Subverting Starbucks

If there is one thing that constantly perplexes foreign visitors about the United States, it is the complete absence of public toilets. In world capitals from London to Tokyo, Milan to Moscow, visitors seeking relief can find it in clean, well-lighted places for just a couple of coins. But in most American cities, a full bladder gets no respect.

This isn't about to change, especially in New York. That's because the city's mayor, Michael Bloomberg, is convinced we already have enough public toilets and don't need more. Why? "There's enough Starbucks that'll let you use the bathroom," says he.

Hizzonor was joking. We think. But this had a grain of truth: New Yorkers hate Starbucks. Like our sophisticated European counterparts, we feel duty-bound to stand against the homogenization that's turned America into a transcontinental strip mall, where all the clothes are from the Gap, all the food comes from Taco Bell and all the entertainment can be found at the Loews multiplex. But our resistance is crumbling. Some say Starbucks coffee is just too good. (I actually prefer mine a little less charbroiled, thank you.) Others celebrate the delightful jazz, comfortable easy chairs and free newspapers. Buy a coffee at a Starbucks, and you can sit for hours in a room that's a lot more pleasant than your apartment. And then there's that time-tested mantra of Manhattan real estate: location, location, location. Only Starbucks doesn't just pick the best spots. It picks all the spots.

Starbucks is everywhere, in close to 200 locations. By urging New Yorkers to stop by Starbucks to deposit the liquid byproduct of coffee consumption, Mayor Bloomberg was only acknowledging what's fair. Starbucks causes much of the problem. Its geographical ubiquity should thus be the solution.

Actually, I'm way ahead of the mayor. In fact, when a Starbucks displaced a well-liked mom-and-pop store in my neighborhood, I became obsessed with making the company pay. For me, that meant long afternoons whiling away the hours in one of Starbucks' comfortable chairs--not spending so much as a dime on one of its tall, grande or venti concoctions, let alone the fey macchiato. And I started using the bathroom so often that I considered leaving a book in there.

I was not alone. While I was using the chain as a living room, my neighbors were using it as a dining room. They'd buy food elsewhere, go to Starbucks, plump into a plush sofa--and nosh, maybe with a couple of other anti-Starbucks subversives. Such people make my heart swell with pride. Once I turned to a woman sitting next to me, downing a large mound of lasagna. Starbucks? I asked. "What, are you crazy?" she replied, a standard New York response to life's incomprehensible questions. "That's nothing," another friend said later, when I told her the story. It turns out she'd been using Starbucks as a grocery. Whenever she's low on milk for her morning cereal, she pops by Starbucks and helps herself to theirs.

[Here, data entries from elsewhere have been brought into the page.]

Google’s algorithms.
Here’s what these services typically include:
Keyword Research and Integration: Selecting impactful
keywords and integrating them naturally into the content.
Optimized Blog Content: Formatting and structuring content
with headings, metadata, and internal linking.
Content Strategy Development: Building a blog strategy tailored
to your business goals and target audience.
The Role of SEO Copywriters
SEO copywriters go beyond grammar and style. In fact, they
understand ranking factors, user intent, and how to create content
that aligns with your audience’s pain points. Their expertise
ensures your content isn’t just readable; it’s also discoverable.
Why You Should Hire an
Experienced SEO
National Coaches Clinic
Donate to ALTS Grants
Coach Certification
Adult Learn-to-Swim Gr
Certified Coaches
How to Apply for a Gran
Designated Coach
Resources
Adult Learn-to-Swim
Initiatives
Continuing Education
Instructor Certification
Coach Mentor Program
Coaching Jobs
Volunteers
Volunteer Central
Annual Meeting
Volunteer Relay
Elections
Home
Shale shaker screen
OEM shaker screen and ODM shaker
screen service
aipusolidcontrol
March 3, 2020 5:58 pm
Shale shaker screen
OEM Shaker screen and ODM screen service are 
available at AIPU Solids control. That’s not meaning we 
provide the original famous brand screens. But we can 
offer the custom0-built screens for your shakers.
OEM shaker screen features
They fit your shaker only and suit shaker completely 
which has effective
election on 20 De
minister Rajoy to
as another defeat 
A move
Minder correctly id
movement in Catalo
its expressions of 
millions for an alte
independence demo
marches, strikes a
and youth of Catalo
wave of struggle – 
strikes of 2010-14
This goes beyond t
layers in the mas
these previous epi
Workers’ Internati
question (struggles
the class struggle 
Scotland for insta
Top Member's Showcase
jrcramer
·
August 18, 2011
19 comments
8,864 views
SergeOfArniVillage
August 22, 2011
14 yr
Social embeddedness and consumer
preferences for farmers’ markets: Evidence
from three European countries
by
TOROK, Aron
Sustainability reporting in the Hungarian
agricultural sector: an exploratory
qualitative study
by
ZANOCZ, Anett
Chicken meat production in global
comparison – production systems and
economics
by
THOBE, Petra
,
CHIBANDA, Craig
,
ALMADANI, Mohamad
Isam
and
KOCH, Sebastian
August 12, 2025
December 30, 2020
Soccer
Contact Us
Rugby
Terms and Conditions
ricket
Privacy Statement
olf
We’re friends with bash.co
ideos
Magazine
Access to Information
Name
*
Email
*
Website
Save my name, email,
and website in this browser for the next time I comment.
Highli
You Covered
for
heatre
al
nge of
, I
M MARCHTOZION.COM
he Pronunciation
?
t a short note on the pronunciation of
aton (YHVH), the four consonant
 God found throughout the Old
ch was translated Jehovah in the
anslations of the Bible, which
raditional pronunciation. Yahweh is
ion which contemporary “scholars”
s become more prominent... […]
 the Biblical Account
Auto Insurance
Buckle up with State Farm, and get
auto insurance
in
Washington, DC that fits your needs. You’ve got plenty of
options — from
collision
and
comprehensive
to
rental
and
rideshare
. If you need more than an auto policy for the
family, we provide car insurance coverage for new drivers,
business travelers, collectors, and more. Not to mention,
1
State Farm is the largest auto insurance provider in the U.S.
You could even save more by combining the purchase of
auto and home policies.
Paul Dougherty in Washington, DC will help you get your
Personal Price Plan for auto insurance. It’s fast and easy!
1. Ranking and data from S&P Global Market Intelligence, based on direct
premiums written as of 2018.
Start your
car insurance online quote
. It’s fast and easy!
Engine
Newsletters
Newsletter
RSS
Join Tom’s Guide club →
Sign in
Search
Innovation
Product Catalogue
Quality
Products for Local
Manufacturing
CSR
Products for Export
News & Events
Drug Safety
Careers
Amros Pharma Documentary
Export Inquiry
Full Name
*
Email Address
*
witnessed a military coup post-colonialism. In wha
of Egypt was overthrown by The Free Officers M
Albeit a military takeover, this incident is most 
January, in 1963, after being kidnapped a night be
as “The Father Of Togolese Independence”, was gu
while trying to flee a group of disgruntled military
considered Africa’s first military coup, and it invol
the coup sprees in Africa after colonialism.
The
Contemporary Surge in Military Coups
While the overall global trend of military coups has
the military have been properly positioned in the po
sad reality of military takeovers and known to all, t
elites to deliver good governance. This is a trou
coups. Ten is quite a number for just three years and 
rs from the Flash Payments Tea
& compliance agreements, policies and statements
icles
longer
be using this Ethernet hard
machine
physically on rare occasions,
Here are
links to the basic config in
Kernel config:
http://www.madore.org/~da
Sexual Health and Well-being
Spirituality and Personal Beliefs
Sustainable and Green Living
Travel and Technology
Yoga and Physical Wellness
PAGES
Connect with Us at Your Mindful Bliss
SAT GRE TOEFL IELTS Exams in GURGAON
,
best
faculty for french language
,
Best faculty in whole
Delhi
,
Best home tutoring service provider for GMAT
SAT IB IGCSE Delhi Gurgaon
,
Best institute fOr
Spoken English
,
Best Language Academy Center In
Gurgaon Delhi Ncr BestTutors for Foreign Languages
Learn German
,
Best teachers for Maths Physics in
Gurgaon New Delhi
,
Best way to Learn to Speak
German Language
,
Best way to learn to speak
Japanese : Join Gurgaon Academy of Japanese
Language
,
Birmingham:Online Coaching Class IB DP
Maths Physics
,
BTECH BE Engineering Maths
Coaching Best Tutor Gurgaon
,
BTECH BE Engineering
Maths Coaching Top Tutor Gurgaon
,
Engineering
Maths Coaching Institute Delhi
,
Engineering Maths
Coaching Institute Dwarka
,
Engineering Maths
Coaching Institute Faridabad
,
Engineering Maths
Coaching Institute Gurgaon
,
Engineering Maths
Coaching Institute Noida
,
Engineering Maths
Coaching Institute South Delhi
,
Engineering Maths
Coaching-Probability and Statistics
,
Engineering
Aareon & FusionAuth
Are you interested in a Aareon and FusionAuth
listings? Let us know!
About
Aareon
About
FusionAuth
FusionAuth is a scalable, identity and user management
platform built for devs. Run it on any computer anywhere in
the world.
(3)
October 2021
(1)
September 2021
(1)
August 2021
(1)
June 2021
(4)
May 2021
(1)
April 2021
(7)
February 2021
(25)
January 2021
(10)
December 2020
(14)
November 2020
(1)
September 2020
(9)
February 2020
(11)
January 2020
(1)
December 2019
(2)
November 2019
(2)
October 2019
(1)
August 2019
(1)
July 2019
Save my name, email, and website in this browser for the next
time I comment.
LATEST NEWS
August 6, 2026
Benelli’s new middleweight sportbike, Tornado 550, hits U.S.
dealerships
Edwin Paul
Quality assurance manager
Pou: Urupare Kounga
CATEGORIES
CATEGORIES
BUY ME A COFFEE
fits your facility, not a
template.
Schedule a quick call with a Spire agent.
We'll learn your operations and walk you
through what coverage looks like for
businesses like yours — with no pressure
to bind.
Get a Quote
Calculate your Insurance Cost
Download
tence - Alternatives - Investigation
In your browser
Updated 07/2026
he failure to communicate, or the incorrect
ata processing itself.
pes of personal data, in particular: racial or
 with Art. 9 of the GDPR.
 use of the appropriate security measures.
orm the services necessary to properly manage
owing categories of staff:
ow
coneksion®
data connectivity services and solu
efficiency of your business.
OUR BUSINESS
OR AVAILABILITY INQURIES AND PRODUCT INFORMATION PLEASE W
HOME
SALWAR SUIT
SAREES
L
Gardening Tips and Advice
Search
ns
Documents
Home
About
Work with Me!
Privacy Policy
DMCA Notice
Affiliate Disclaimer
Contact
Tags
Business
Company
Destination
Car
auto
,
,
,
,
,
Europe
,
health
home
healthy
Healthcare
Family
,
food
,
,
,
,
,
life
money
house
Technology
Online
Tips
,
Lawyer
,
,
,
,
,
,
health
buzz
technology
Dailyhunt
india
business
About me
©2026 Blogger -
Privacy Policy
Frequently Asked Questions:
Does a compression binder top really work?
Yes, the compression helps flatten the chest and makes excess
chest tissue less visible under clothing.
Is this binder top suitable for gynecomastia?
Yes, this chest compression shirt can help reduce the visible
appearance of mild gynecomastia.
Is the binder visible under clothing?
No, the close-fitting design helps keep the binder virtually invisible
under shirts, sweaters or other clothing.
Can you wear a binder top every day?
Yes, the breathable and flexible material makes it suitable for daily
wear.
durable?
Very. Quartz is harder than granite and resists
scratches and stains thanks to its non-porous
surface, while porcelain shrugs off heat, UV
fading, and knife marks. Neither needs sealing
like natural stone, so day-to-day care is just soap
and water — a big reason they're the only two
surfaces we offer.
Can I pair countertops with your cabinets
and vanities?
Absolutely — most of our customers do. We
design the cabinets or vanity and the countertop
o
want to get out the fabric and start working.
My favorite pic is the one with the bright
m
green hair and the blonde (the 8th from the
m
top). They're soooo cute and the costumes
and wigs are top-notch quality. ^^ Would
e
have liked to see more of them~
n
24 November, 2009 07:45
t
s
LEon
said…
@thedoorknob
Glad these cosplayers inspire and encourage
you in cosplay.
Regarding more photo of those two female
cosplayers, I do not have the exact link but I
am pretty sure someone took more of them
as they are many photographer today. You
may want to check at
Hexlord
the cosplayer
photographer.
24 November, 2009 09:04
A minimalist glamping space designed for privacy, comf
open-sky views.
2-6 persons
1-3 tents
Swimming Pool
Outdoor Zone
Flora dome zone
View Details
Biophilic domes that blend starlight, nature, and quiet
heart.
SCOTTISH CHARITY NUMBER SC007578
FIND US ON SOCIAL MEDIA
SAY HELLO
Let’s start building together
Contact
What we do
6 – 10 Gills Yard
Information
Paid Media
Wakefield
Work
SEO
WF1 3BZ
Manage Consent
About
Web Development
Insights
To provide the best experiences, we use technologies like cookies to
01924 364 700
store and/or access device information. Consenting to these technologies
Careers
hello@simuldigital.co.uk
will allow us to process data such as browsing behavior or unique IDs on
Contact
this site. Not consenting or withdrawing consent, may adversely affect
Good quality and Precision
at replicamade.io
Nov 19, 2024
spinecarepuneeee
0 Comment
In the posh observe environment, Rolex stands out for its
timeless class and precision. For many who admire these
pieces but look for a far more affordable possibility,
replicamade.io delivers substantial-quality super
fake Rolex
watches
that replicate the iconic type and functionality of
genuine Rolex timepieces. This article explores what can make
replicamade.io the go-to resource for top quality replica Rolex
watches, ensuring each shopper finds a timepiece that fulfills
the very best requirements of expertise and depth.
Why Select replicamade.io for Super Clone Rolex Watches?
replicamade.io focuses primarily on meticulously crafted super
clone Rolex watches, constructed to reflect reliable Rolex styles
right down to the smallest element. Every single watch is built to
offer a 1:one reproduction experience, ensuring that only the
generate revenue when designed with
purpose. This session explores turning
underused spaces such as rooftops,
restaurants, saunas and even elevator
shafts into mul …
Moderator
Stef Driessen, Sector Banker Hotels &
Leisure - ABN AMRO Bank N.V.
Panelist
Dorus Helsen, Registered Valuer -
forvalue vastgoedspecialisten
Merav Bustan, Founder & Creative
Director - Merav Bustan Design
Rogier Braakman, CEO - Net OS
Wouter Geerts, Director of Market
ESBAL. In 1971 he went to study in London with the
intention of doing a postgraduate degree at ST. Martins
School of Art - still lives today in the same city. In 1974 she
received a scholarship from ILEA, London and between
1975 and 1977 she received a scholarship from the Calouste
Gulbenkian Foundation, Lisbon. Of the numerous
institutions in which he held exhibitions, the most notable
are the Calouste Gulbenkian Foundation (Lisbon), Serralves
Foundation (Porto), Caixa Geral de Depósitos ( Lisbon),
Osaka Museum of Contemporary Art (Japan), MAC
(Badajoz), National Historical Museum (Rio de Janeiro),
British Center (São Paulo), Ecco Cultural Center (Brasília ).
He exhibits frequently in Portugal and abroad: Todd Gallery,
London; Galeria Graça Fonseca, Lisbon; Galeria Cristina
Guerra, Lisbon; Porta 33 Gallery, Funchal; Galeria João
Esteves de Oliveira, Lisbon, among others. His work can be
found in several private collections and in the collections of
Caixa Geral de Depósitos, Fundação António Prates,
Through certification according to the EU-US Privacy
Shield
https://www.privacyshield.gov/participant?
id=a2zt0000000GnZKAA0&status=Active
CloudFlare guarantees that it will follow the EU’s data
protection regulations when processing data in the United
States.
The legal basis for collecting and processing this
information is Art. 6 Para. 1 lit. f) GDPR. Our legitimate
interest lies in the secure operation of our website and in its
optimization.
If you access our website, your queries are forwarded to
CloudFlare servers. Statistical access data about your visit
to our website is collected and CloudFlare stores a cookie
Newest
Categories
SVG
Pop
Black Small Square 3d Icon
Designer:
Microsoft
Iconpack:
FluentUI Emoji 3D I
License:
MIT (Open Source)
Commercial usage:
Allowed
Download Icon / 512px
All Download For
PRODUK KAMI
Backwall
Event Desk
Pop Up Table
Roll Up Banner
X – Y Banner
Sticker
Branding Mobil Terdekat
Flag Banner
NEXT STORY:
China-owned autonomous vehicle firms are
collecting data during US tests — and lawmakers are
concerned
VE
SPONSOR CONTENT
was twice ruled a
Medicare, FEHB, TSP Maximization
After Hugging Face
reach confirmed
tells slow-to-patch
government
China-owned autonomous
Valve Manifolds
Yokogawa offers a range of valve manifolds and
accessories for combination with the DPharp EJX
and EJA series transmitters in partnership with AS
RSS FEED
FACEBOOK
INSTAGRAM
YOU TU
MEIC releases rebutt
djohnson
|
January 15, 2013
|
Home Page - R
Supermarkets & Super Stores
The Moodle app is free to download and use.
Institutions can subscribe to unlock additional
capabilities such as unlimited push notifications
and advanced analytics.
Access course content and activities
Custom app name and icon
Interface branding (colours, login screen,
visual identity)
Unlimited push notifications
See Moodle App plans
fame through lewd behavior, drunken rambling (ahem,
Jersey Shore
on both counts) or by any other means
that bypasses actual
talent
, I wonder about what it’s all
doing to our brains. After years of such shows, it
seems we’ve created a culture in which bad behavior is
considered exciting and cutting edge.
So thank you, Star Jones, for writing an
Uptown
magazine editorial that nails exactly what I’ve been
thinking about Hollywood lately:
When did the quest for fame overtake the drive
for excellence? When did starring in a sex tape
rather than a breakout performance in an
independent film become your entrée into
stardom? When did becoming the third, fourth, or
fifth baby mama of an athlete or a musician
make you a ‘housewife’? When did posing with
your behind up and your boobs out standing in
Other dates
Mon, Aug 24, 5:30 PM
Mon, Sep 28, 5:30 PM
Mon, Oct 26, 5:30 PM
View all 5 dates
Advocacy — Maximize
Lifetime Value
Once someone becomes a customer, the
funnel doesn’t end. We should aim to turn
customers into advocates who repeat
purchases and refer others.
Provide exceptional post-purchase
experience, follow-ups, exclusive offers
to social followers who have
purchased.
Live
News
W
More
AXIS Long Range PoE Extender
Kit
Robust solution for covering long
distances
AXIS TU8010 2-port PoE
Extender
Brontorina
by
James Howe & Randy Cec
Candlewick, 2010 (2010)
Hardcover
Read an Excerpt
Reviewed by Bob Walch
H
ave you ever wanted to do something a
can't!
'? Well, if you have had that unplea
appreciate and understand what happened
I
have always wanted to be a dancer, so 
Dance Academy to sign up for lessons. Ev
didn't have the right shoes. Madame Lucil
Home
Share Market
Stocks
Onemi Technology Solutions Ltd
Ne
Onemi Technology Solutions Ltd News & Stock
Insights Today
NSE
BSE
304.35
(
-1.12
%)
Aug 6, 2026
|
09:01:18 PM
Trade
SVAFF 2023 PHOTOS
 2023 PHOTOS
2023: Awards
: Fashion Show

Clearly, many New Yorkers have heeded the mayor's advice in times of need. It's hard to say this politely, but some Starbucks bathrooms have begun taking on the distinctive aroma of the subway system during the city's last fiscal crisis, when a lot of folks called the underground home. The other day, the Starbucks across the street from city hall (the mayor's secret water closet?) had the look of a stadium bathroom after a Megadeth concert. The toilet seat was in three pieces on the muddy floor. Toilet paper was as scarce as antiwar voices in the Bush administration. Five people were on line, but only one was a Starbucks patron. None of the staff seemed to mind.

Why should they? As I see it, if I buy a coffee in the morning, or yesterday, I'm still a customer entitled to full service, and that includes, well, you know what. I mean, when it comes to coffee, is there a statute of urinations? The other day I concluded that it was time to escalate my war against Starbucks, so I headed over to Greenwich Village, a predominantly student neighborhood where the word "customer" is a misnomer; these people are squatters. Settling into Starbucks early, they spend their mornings reading the paper; during afternoons they do a little class work, and in the evening the place becomes an alcohol-free singles bar. (I've heard of "beer goggles," but who knew that caffeine lowered inhibitions?)

Finding a seat near the window (I love a Starbucks with a view, which in this case was a view of another Starbucks directly across the street), I took out a ham sandwich. When I finished, I couldn't help but notice how thirsty I was. Given my crusade, I couldn't exactly buy something, so I did the next best thing: I asked the "barista" for a glass of water. Sure, she said. She even put ice in it. They serve a good cup of water at Starbucks. Maybe someday I'll buy a coffee.